Johnson noted that some alums who played against Ransom over the summer believe she could be one of the best individuals in program history by the time she graduates. The 5-foot-10 guard has already drawn recruiting notice from schools like Illinois State, Marquette and Tulsa.
“I think Zuri has the potential to be a really special player, because she’s highly skilled, and she’s also willing to put in the work to get better,” said the Evanston coach. “I don’t think many people outside of our little bubble know much about her, but she’s getting a ton of Division I [college] interest after some of those coaches saw her in an open gym.
“Zuri’s a great shooter who can pass, rebound and dribble. She’s a really good playmaker who can make others look good. And that’s what we need, for her to involve her teammates, because the more she does that, the better we’ll be as a team.”
The veteran coach says she isn’t worried about her players’ collective psyche being too fragile to handle the daunting schedule that’s on tap. The Wildkits will play in a new Christmas tournament, at Morton College, and will also compete at shootouts at New Trier, Marshall and Benet Academy during the regular season.

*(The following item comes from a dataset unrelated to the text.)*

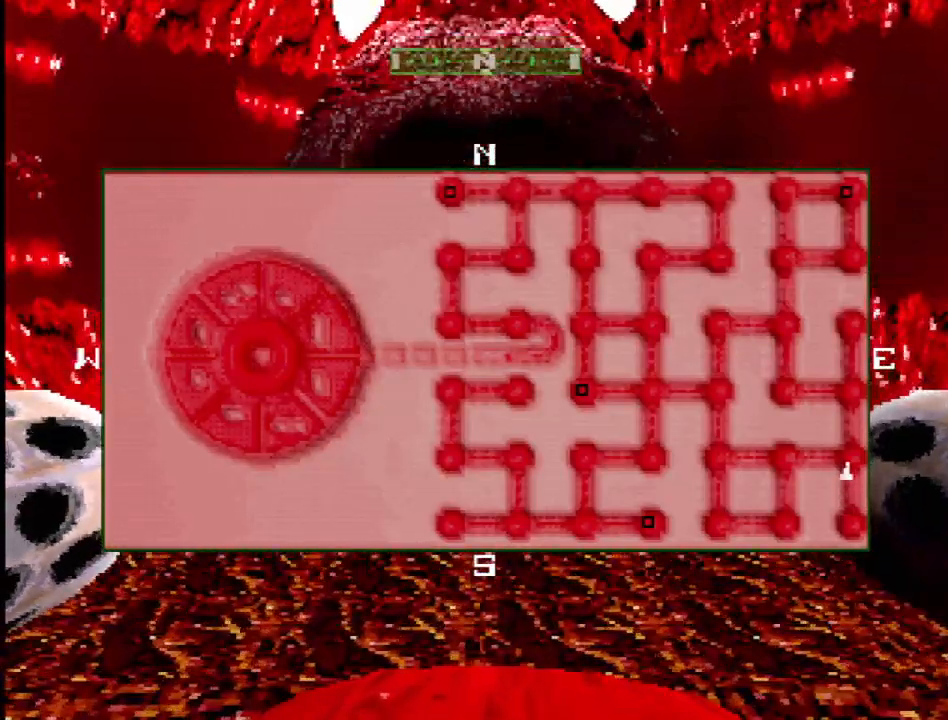
{"buttons": [], "events": []}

“Bring them on!” Johnson said. “I believe in this team 100% and I wanted the opportunity for them to showcase themselves against the best teams in the state. We haven’t had a harder schedule than this one, where every game will be a challenge. But I think it’s important that they see this happen every night. Because in a year or two from now, we’ll look back on it and say this is the reason we are where we are.
“This will be a fun season and our kids can’t wait to play.”